• _Prompt_
What lines of the material below hold the string "from"? Copy them out.

• _Provided information_
▼

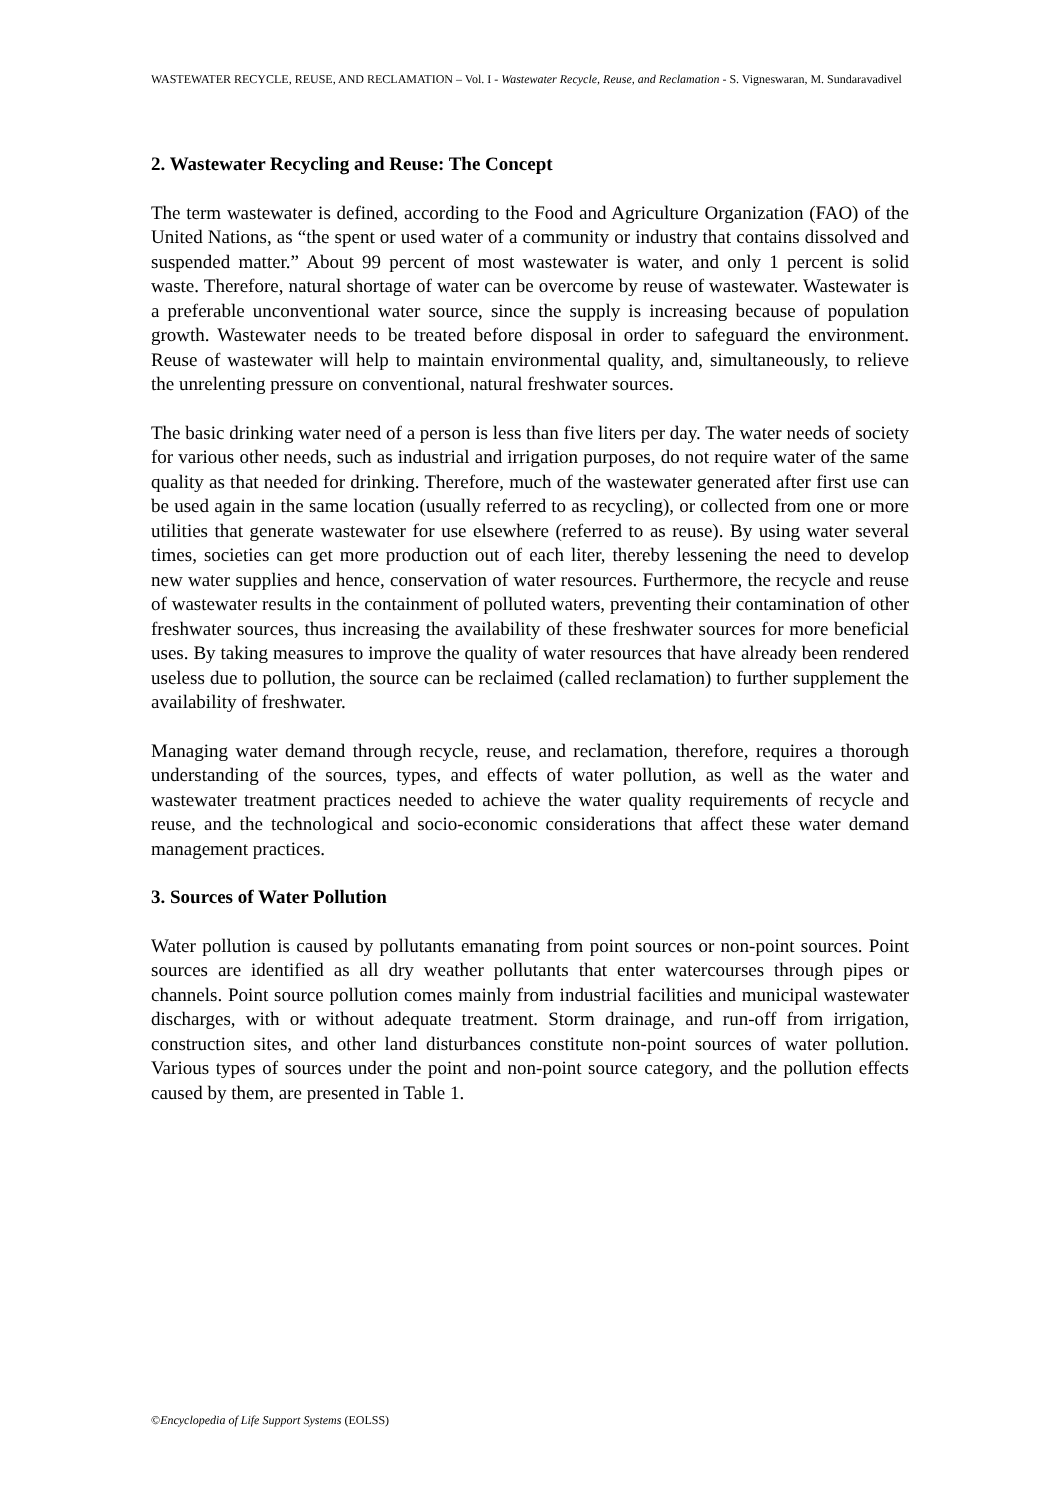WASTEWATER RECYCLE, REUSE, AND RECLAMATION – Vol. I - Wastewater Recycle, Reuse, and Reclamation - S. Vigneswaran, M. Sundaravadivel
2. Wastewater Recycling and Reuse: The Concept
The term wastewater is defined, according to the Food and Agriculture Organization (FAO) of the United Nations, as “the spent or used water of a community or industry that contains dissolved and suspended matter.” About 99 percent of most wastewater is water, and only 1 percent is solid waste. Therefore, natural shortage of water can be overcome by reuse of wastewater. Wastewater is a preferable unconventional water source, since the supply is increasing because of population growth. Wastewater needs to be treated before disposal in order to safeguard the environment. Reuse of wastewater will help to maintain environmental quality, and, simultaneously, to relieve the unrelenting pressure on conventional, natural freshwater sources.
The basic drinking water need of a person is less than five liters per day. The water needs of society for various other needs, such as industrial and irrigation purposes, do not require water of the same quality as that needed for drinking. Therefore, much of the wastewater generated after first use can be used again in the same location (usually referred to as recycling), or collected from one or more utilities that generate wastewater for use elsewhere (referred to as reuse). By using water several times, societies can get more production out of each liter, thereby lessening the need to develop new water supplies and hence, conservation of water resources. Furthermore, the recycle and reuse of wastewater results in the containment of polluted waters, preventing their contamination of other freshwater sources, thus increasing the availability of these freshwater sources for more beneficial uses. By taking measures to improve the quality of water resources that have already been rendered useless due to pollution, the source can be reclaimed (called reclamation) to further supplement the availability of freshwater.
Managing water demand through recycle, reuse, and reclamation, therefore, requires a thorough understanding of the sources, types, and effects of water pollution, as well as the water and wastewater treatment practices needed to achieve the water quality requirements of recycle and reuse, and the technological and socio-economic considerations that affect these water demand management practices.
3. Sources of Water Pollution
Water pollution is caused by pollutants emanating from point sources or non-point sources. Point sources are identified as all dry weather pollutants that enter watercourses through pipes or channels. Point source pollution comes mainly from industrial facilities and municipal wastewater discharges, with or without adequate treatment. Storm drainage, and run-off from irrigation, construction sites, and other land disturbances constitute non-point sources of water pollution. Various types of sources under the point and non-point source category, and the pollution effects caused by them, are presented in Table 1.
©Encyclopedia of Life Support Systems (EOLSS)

▲
▼

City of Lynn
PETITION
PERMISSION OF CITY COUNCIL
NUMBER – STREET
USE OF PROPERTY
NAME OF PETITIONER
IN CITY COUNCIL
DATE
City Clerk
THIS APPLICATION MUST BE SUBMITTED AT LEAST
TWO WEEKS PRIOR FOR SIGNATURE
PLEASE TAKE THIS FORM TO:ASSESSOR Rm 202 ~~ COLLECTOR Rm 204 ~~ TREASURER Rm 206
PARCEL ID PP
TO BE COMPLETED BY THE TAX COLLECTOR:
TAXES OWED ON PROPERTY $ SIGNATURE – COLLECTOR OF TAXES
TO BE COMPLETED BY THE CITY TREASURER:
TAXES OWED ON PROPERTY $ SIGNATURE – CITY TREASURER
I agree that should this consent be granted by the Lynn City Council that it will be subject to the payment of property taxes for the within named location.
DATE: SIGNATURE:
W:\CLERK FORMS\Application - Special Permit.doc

▲

• _Task answer_
The basic drinking water need of a person is less than five liters per day. The water needs of society for various other needs, such as industrial and irrigation purposes, do not require water of the same quality as that needed for drinking. Therefore, much of the wastewater generated after first use can be used again in the same location (usually referred to as recycling), or collected from one or more utilities that generate wastewater for use elsewhere (referred to as reuse). By using water several times, societies can get more production out of each liter, thereby lessening the need to develop new water supplies and hence, conservation of water resources. Furthermore, the recycle and reuse of wastewater results in the containment of polluted waters, preventing their contamination of other freshwater sources, thus increasing the availability of these freshwater sources for more beneficial uses. By taking measures to improve the quality of water resources that have already been rendered useless due to pollution, the source can be reclaimed (called reclamation) to further supplement the availability of freshwater.
Water pollution is caused by pollutants emanating from point sources or non-point sources. Point sources are identified as all dry weather pollutants that enter watercourses through pipes or channels. Point source pollution comes mainly from industrial facilities and municipal wastewater discharges, with or without adequate treatment. Storm drainage, and run-off from irrigation, construction sites, and other land disturbances constitute non-point sources of water pollution. Various types of sources under the point and non-point source category, and the pollution effects caused by them, are presented in Table 1.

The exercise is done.